Analysts have warned that Britain's equity markets will struggle to grow in the medium term as oil prices continue to take a tumble.
US WTI crude fell to April 2009 lows, reaching $49.32/bbl at one point during the session, while the Brent futures contract edged towards $52.28/bbl.
The FTSE 100 index is currently trading over 1% lower, reaching 6,351.14p as of 0904 GMT and down over 5% year-on-year.
"Markets have started the year nervously and trends that were emerging at the end of 2014 are continuing into 2015," said Angus Campbell, senior analyst at FxPro.
"Crude oil and the euro are heading lower, the dollar is heading higher and meanwhile indices are struggling to decide what direction they should be heading in. For now the dollar rally is just being kept in check but indices are still suffering somewhat from the bearish tone in crude oil.
"As long as crude prices continue to head lower, indices such as the FTSE 100 will struggle to achieve any upside momentum given their large weightings in the energy sectors."
The Brent futures and WTI contracts have plummeted over the last few months by around 50%.

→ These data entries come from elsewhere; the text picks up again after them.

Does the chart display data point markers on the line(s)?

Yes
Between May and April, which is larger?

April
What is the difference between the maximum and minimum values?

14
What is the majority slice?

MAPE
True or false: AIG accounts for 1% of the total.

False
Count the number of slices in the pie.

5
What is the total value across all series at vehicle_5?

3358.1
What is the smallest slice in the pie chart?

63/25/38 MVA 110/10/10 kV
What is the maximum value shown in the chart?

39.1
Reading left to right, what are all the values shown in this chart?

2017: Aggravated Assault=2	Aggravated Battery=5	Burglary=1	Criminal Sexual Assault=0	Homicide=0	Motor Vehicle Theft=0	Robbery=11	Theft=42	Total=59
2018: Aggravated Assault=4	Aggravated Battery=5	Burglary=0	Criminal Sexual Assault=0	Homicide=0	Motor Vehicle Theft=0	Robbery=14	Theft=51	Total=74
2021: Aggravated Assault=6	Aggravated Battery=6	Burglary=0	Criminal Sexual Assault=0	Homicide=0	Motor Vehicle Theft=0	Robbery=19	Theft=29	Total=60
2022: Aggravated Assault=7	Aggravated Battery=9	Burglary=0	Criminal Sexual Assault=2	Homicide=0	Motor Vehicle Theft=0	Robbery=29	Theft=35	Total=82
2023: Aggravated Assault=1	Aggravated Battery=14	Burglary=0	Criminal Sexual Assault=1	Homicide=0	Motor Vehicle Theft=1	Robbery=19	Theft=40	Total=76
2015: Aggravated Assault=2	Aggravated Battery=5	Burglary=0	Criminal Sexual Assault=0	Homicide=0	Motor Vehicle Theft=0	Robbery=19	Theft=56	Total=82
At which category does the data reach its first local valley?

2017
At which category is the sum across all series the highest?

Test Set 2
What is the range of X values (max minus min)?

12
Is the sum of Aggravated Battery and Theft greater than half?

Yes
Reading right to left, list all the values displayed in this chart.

In stark contrast to current figures, back in 2013 and 2012 oil prices averaged $100/bbl.
"The WTI crude steps below $50/bbl for the first time since April 2009 as global growth concerns mount and the oil exporters' fight for market share intensifies," said Peter Rosenstreich, head of market strategy at Ipek.
Meanwhile, analysts at the Australia and New Zealand Banking Group said in a research note that "this is great news for motorists, but it presents a headache for policy makers, with the Fed keen to get their policy settings back to something more normal, and Europe keen to avoid a deflationary spiral".